Ada cerita menarik saat pendirian Muhammadiyah di Jombang, hal ini dituturkan sekretaris PDM Jombang yang membidangi Majelis Pustaka Indonesia (MPI) Jombang, Hadi Nur Rochmat, atau yang sering di sapa Pak Nanang.
“Tiga serangkai pendiri sebelum mendirikan sering datang ke Surabaya ikut kajian kiai Mas Mansur di Peneleh. Karena membawa misi pembaharuan yang sebelumnya tida ada, mereka tertarik, kemudian meminta izin kepada Mas Mansur untuk mendirikan Muhammadiyah di Jombang,” ujarnya.
“Ide untuk memerangi Tahayyul, Bid’ah, dan Khurofat, ini menjadikan ketiganya semangat memperjuangkan dakwah Muhammadiyah.

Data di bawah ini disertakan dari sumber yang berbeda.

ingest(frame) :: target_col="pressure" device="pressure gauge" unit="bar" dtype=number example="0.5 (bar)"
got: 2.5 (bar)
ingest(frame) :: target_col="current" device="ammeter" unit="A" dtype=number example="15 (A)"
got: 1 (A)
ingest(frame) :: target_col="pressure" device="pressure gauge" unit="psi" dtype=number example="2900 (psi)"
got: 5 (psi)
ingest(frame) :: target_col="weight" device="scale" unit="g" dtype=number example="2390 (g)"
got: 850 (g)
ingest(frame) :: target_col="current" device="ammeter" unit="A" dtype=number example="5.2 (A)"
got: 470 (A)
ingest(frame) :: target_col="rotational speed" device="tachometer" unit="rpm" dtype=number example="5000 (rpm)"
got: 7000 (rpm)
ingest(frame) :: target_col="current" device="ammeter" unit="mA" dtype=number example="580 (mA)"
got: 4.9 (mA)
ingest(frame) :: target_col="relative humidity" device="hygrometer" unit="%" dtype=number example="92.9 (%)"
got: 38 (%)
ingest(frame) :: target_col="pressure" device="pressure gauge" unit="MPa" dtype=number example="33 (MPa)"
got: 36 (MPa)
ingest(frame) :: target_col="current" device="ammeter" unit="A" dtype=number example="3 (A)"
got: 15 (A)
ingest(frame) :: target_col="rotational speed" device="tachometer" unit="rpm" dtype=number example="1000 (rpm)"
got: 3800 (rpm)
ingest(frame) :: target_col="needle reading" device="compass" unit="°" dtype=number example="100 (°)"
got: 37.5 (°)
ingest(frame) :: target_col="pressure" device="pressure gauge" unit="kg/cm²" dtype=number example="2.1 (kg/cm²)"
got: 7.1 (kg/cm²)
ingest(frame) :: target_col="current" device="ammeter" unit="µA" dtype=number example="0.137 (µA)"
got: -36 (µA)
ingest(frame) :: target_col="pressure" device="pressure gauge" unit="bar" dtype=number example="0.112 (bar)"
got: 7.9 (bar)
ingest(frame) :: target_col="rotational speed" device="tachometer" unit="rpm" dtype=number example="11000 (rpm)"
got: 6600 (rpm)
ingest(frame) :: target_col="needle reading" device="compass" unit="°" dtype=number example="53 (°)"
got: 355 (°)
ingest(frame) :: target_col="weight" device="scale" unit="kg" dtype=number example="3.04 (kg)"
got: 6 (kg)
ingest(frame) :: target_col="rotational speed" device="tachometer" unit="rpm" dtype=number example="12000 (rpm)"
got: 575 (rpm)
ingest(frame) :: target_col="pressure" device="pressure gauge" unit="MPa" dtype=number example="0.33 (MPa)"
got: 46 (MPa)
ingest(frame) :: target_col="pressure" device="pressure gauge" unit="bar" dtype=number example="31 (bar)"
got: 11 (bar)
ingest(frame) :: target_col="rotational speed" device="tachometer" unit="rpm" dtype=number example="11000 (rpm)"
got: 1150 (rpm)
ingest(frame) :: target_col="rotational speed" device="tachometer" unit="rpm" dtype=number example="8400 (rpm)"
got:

Dakwah memperbarui semangat dalam beragama Islam,” tambahnya.
Anehnya, dan menariknya di sini, ketiga serangkai tersebut malah meminta restu KH. Wahab Hasballah Tambak Beras dan Kiai Bisri Syansuri Den Anyar Jombang. Yang berlainan amaliah (furu’iyah) untuk mendirikan Muhammadiyah.
“Justru dari perbedaan itu, kiai tersebut setuju, kelompok dakwahnya bisa dibagi, NU berdakwah dikalangan masyarakat pedesaan, Muhammadiyah berdakwah dikalangan priyayi,” ujar Fathurrahman, anggota majelis Tarjih PWM, yang pernah mendapatkan cerita dari kiai Fauzan, dan kiai Fauzan mendapatkan cerita langsung Gus Rifai.
Setelah direstui, ketiga serangkai tersebut datang ke kiai Mas Mansur dan berdirilah Muhammadiyah 1924. Saat itu tujuan utama pendirian Muhammadiyah untuk menyebarkan ajaran agama Islam dan semangat pembaharuan, yang dalam kajiannya, sering mendatangkan kiai Mas Mansur ke Jombang.
Hubungan Erat Muhammadiyah dan NU
Masih segar diingatan saat Gus Dur lengser dari tampuk presiden RI. Salah satu dampaknya sudah barang tentu panasnya hubungan NU dan Muhammadiyah, terlebih di Jawa Timur selaku kota kelahiran Nahadhatul Ulama.
“Setelah Gus Dur lengser, memang terjadi sedikit pergesekan antar warga NU dan Muhammadiyah di Jombang, namun tidak sampai memakan korban, ya adalahlah seperti tiba – tiba rumah milik warga Muhammadiyah ditulis apa gitu,” ujar Fathurrahman, yang juga sakdi sejarah saat peristiwa itu berlangsung.
Namun peristiwa panas ini tidak memakan waktu lama, segera setelahnya, pimpinan NU, Muhammadiyah, dan masyarakat Jombang bertemu untuk membincang hal demikian.
“Setelah peristiwa tersebut, pimpinan Muhammadiyah Jombang, Pimpinan NU, masyarakat China, bertemu di rumah Kiai Muhid Jailani, kemudian membuat wadah Forum Komunikasi Masyarakat Jombang, kemudian semakin eratlah semua,” tambahnya.
Sebelum peristiwa di atas, hubungan NU dan Muhammadiyah sudah erat, itu terbukti saat Muhammadiyah mengadakan Pekan Olahraga Nasional Hizbul Wathan (PON HW) 1998 di Jombang,
“Dulu ada lomba lari, startnya di Gedung Dakwah Muhammadiyah, finishnya di Tebu Ireng Jombang, dan semua memeriakan, bahkan, kiai Wahid Hasyim, pakleknya Gus Dur, Ikut menyambut dan mempersilakan kalau Muhammadiyah ada kegiatan di adakan di Tebu Ireng,” ungkapnya.
Hingga kini Islam di Jombang selalu unik, NU dan Muhammadiyah selalu adem ayem dan saling bersinergi untuk membangun Jombang yang lebih berkarakter.